Leeds Building Society has responded to competition at the top end of the savings market by raising the rates on its 5-year fixed rate bond and ISA up to 3.05%.
The rates on the market leading fixed-rate bond and ISA have both increased from 3.00% to 3.05%, nudging ahead of competition from Skipton Building Society and Secure Trust Bank for the same term.
The Leeds and Skipton ISAs (3.05% / 3.00%) are among the few products to offer returns higher than the current rate of inflation, which fell slightly to 2.7% this week.
The increase to Leeds’ fixed-rate bond, which, unlike the ISA, is subject to tax, nudges it ever closer to matching inflation. The new 3.05% five-year bond will return roughly 2.45% after tax. (Find out more about the difference between fixed-rate bonds and ISAs.)

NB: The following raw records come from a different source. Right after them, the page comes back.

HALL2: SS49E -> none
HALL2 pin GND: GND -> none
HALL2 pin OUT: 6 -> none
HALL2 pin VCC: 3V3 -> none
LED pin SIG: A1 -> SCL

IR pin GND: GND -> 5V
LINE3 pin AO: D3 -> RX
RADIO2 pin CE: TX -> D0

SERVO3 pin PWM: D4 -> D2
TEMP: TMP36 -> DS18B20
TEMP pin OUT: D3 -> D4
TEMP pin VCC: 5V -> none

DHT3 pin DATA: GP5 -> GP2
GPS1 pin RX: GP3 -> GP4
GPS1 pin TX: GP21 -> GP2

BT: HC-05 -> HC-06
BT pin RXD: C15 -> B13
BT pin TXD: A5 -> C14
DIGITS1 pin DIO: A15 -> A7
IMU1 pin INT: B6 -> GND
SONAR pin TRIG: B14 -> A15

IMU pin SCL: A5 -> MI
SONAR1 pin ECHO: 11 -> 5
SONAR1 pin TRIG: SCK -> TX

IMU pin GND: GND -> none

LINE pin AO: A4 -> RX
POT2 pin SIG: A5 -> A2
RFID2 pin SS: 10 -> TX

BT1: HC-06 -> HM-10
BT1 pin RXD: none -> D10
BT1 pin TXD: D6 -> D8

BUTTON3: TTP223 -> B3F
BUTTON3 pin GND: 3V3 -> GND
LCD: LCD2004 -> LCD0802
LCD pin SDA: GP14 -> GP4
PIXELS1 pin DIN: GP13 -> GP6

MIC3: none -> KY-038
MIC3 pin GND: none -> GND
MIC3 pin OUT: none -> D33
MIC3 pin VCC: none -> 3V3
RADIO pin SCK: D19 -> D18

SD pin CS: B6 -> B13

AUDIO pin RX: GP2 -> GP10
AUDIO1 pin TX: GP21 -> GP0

Only one fixed-rate bond currently matches inflation after tax (Skipton, at 3.5%), but savers will have to lock away their cash until the end of the decade to achieve that kind of return.
Leeds BS nudges ahead for 5-year fixed-rate savings accounts, paying up to 3.05%.
Not oblivious to the occasional need for savers to access their cash, Leeds has also improved its parallel five-year bonds and ISAs which allow savers to access a quarter of their savings without penalty.
The ‘flexible’ five-year fixed-rate products have received a larger increase, rising from 2.75% to 2.90%.
Kim Rebecchi, the sales and marketing director at Leeds Building Society, said that the products had been timed to coincide with the large volume of fixed-term deposits that are due to mature over the coming months.
“Whilst the traditional ISA season is in March and April each year, around the tax-year end, our research showed us that circa £8.5 billion of fixed rate ISA balances mature in Q4 2013,” she said.
“It also highlighted that a further £26.7 billion of non-ISA bonds are maturing during the same period, which means that many savers will now be looking to maximise their returns.
“We had a great response to the first issues of these products, and are delighted to now increase the rate to further assist those savers looking for value, security and a return that is higher than the current rate of inflation (currently 2.7%).
Worth a Five-Year Term?
This is the million-dollar question. Recent overtures by the Bank of England have suggested that interest rates are unlikely to rise until 2016.
But experts are speculating that the rate may need to rise before this if the housing market begins to boil over.
The pace at which interest rates are expected to increase is also prompting a note of caution for those considering locking their money away for several years.
So, will savings rates begin rising to the point where 3% is soon surpassed? It is difficult to say.
But if it takes two or three years for shorter-term savings accounts to compete with inflation (for standard taxable savings accounts that means 3.38% today), is it prudent for savers to hold off indefinitely on substandard rates to see what happens?
A new infographic has shown that the cost of living is set to rise by 64% over the next twenty years. For those hoping to build their nest-eggs, the average return on standard savings accounts stands at just 0.67%.
The practice of adding introductory bonus rates to savings accounts is under scrutiny from the Financial Conduct Authority, and there is no guarantee that savers will benefit if institutions are stopped from offering improved rates to savers on a temporary basis.
Fixed-rate products offer a sense of certainty, and there's no reason why we should ignore the benefits. What other help are savers guaranteed to receive in the upcoming years as they seek to build for the future?